*PROBLEM*. Leaving out any pictures, print the entries that follow exactly as they stand.

*RECORDS FOR THIS EXERCISE*.

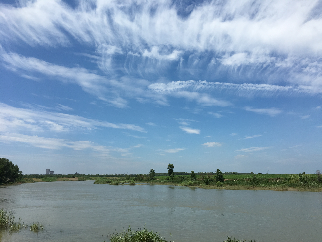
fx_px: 270
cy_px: 121
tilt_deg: +11.7
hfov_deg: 61.7
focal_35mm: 29
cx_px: 161
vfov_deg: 48.2
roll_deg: +0.1
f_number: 2.2
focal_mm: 4.15
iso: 25
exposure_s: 1/3205
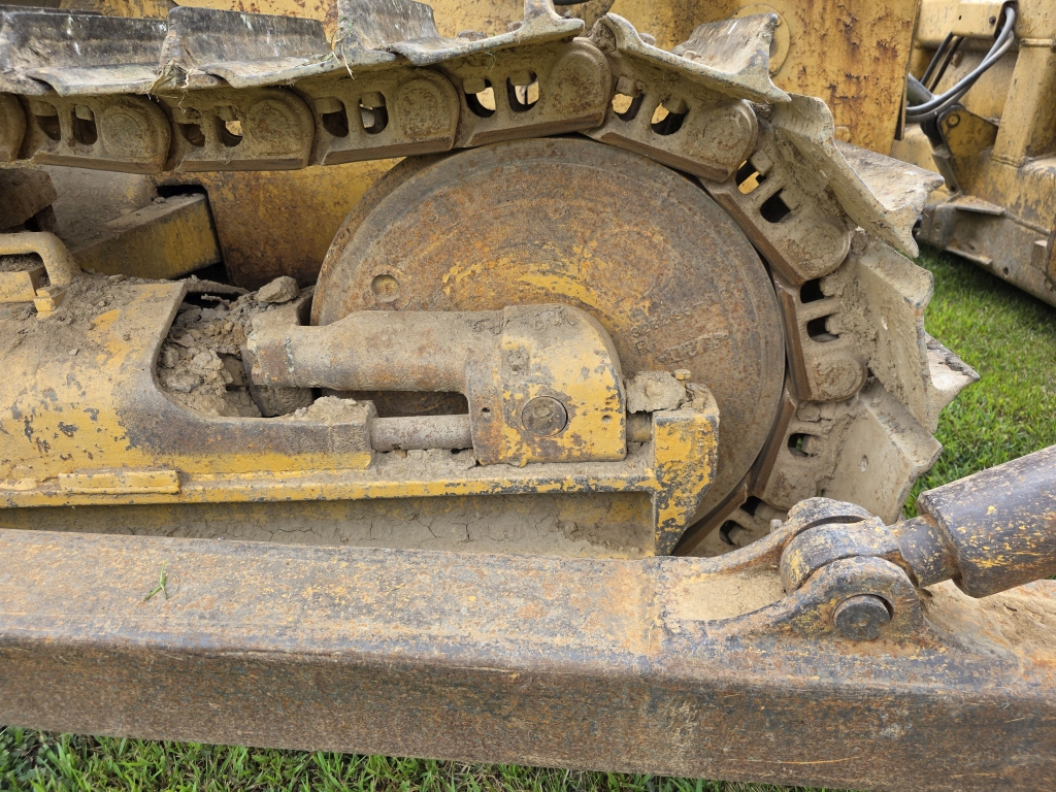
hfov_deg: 73.9
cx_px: 528
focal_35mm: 23
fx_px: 702
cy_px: 396
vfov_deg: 58.9
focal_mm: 6.3
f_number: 1.7
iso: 25
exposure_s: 1/359
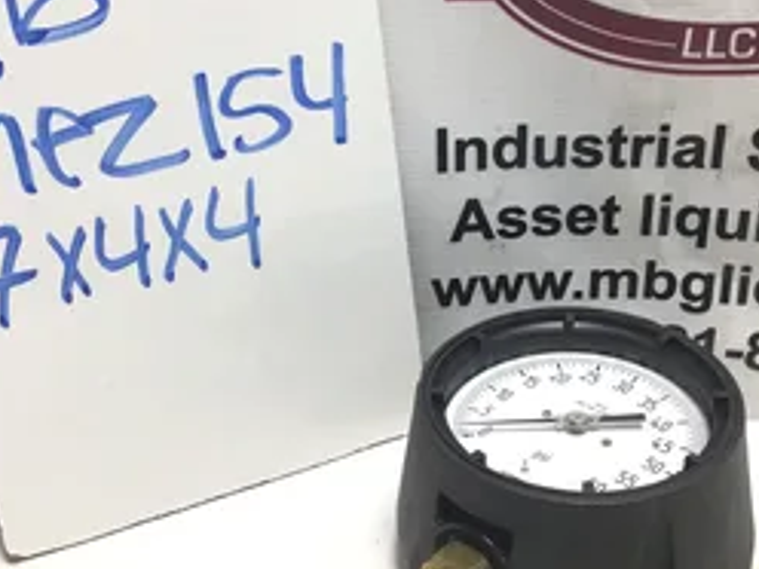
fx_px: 1096
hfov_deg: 38.0
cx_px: 468
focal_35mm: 50
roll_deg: -1.3
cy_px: 260
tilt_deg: -29.5
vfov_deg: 29.1
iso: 32
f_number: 2.4
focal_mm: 3.3
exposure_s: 1/120
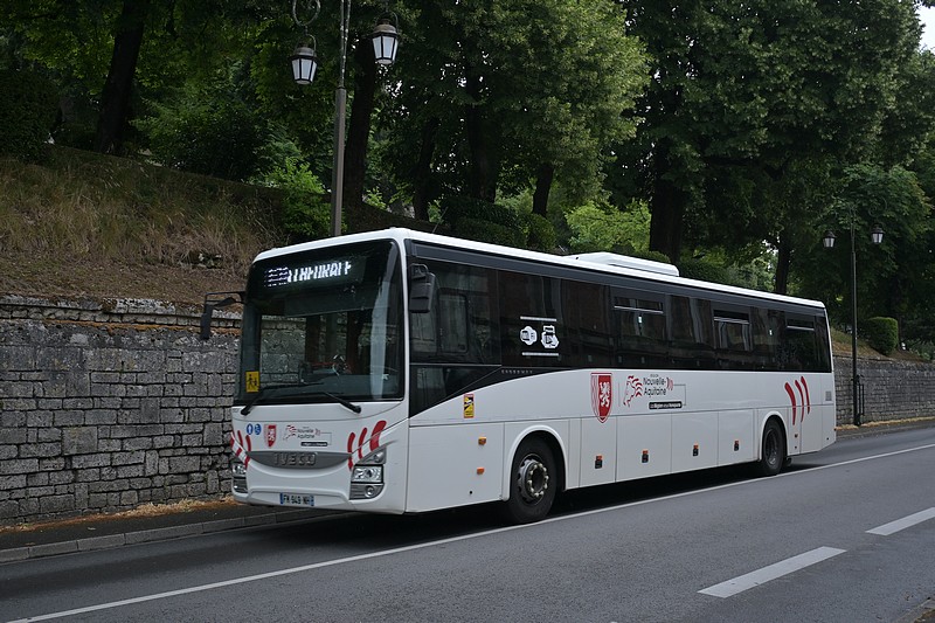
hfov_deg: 51.3
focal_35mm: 38
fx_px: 974
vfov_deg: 35.5
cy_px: 312
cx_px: 468
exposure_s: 1/400
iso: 250
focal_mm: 25
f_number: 4.2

*EXERCISE RESPONSE*.
fx_px: 270
cy_px: 121
tilt_deg: +11.7
hfov_deg: 61.7
focal_35mm: 29
cx_px: 161
vfov_deg: 48.2
roll_deg: +0.1
f_number: 2.2
focal_mm: 4.15
iso: 25
exposure_s: 1/3205
hfov_deg: 73.9
cx_px: 528
focal_35mm: 23
fx_px: 702
cy_px: 396
vfov_deg: 58.9
focal_mm: 6.3
f_number: 1.7
iso: 25
exposure_s: 1/359
fx_px: 1096
hfov_deg: 38.0
cx_px: 468
focal_35mm: 50
roll_deg: -1.3
cy_px: 260
tilt_deg: -29.5
vfov_deg: 29.1
iso: 32
f_number: 2.4
focal_mm: 3.3
exposure_s: 1/120
hfov_deg: 51.3
focal_35mm: 38
fx_px: 974
vfov_deg: 35.5
cy_px: 312
cx_px: 468
exposure_s: 1/400
iso: 250
focal_mm: 25
f_number: 4.2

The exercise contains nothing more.